So far this year, Wall Street's forecasts have been relentlessly bullish.
One of the latest: "Dow 20,000 Could Be Just '4 Years Away'" -- CNBC, Jan. 28
Plus, after being little more than spectators during the almost four-year rally, Main Street investors have been climbing onto the stock market bandwagon.
That said, the "optimism" memo apparently did not reach consumers.
Consumers turned gloomy as night in January. ... The top-line confidence index fell to its lowest reading since November 2011. Households feel more downbeat about the current economic situation and the future. The Conference Board pointed to the increase in payroll taxes as the damper on consumer spirits.
Wall Street Journal, Jan. 29
You see, the December 2012 Elliott Wave Financial Forecast noted that higher taxes are "a common bear market manifestation."
The issue also said:
As mood darkens and the scramble for everyone else’s nickels and dimes intensifies, the IRS will become meaner than ever. ...

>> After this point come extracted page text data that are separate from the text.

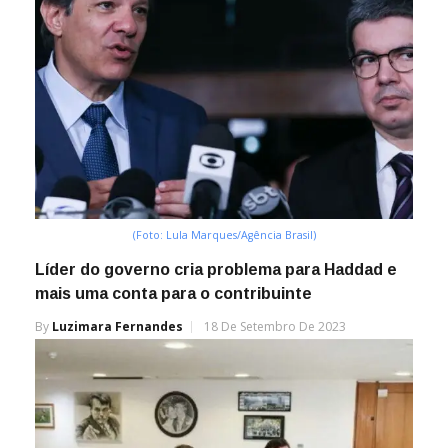
(Foto: Lula Marques/Agência Brasil)
Líder do governo cria problema para Haddad e
mais uma conta para o contribuinte
By
Luzimara Fernandes
18 De Setembro De 2023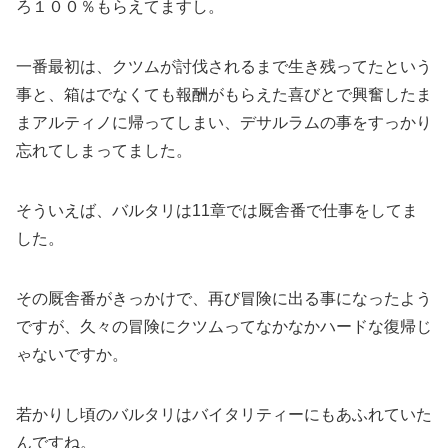
ろ１００％もらえてますし。
一番最初は、クツムが討伐されるまで生き残ってたという
事と、箱はでなくても報酬がもらえた喜びとで興奮したま
まアルティノに帰ってしまい、デサルラムの事をすっかり
忘れてしまってました。
そういえば、バルタリは11章では厩舎番で仕事をしてま
した。
その厩舎番がきっかけで、再び冒険に出る事になったよう
ですが、久々の冒険にクツムってなかなかハードな復帰じ
ゃないですか。
若かりし頃のバルタリはバイタリティーにもあふれていた
んですね。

The deeper the bear market, the more governments will grab. Congress passed the federal income tax in 1914, near the bottom of a bear market in which the DJIA lost 44% of its value over the prior two years. ... During the Supercycle-degree bear market of 1929-1949 (inflation adjusted), Congress skimmed as much as 39% of capital gains, while the top income tax rate hit a whopping 94%. At the end of the Grand Supercycle topping process, on the other hand, both of these top rates were at historically low levels (2009).... The emerging thirst for higher taxes is evidence of [what's to come].